Task to complete: Could you write out the rows from the very start down to the line that has "common name: European hazel", with "scientific name" swapped for "binomial" and nothing else changed? Give only those lines.

══ Data for this task ══

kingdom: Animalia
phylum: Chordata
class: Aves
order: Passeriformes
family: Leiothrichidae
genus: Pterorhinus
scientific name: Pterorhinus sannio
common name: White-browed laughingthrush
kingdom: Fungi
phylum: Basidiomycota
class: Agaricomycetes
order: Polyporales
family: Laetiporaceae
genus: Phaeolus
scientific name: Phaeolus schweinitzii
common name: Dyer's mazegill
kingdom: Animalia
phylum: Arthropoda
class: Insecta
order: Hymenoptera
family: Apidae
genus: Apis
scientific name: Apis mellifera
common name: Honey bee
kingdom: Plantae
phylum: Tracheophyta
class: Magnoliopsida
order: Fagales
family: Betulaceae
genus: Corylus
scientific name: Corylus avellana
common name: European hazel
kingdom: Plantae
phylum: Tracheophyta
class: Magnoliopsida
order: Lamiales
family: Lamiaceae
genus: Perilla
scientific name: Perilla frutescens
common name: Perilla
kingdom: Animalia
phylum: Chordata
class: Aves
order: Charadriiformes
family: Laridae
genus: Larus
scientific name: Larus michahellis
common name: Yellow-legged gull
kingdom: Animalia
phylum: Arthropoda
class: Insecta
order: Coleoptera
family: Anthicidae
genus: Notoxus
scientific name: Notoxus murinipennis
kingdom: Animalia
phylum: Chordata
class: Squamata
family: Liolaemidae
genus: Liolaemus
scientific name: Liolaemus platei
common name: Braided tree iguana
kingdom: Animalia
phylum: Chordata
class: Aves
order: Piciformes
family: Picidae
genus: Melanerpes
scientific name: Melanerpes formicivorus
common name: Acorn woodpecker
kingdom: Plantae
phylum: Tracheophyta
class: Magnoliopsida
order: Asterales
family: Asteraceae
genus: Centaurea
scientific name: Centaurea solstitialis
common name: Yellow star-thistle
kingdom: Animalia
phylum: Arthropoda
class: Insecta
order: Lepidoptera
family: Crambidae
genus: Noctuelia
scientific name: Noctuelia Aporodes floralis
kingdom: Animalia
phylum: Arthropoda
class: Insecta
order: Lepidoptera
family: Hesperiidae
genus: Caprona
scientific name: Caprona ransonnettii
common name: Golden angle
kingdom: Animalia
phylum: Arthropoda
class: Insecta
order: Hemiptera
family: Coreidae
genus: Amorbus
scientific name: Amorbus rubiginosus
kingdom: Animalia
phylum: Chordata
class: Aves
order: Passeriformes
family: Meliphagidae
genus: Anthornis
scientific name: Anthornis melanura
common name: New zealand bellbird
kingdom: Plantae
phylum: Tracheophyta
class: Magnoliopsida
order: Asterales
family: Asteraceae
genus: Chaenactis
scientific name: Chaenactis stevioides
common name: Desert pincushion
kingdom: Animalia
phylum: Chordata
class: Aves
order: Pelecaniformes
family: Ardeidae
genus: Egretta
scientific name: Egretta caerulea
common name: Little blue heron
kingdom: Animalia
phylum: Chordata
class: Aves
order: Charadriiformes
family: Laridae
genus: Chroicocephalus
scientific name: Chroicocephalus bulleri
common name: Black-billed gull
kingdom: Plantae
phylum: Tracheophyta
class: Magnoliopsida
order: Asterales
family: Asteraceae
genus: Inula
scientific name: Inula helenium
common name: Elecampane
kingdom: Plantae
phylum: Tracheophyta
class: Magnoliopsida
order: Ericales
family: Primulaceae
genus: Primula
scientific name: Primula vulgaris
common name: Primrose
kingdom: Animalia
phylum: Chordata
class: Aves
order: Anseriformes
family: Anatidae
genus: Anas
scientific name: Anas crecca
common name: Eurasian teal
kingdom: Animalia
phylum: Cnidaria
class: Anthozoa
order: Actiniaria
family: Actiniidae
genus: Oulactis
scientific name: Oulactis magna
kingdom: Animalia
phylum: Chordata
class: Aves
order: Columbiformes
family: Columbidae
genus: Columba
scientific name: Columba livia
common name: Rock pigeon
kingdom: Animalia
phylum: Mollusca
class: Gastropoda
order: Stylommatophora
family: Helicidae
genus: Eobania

═══

Response:
kingdom: Animalia
phylum: Chordata
class: Aves
order: Passeriformes
family: Leiothrichidae
genus: Pterorhinus
binomial: Pterorhinus sannio
common name: White-browed laughingthrush
kingdom: Fungi
phylum: Basidiomycota
class: Agaricomycetes
order: Polyporales
family: Laetiporaceae
genus: Phaeolus
binomial: Phaeolus schweinitzii
common name: Dyer's mazegill
kingdom: Animalia
phylum: Arthropoda
class: Insecta
order: Hymenoptera
family: Apidae
genus: Apis
binomial: Apis mellifera
common name: Honey bee
kingdom: Plantae
phylum: Tracheophyta
class: Magnoliopsida
order: Fagales
family: Betulaceae
genus: Corylus
binomial: Corylus avellana
common name: European hazel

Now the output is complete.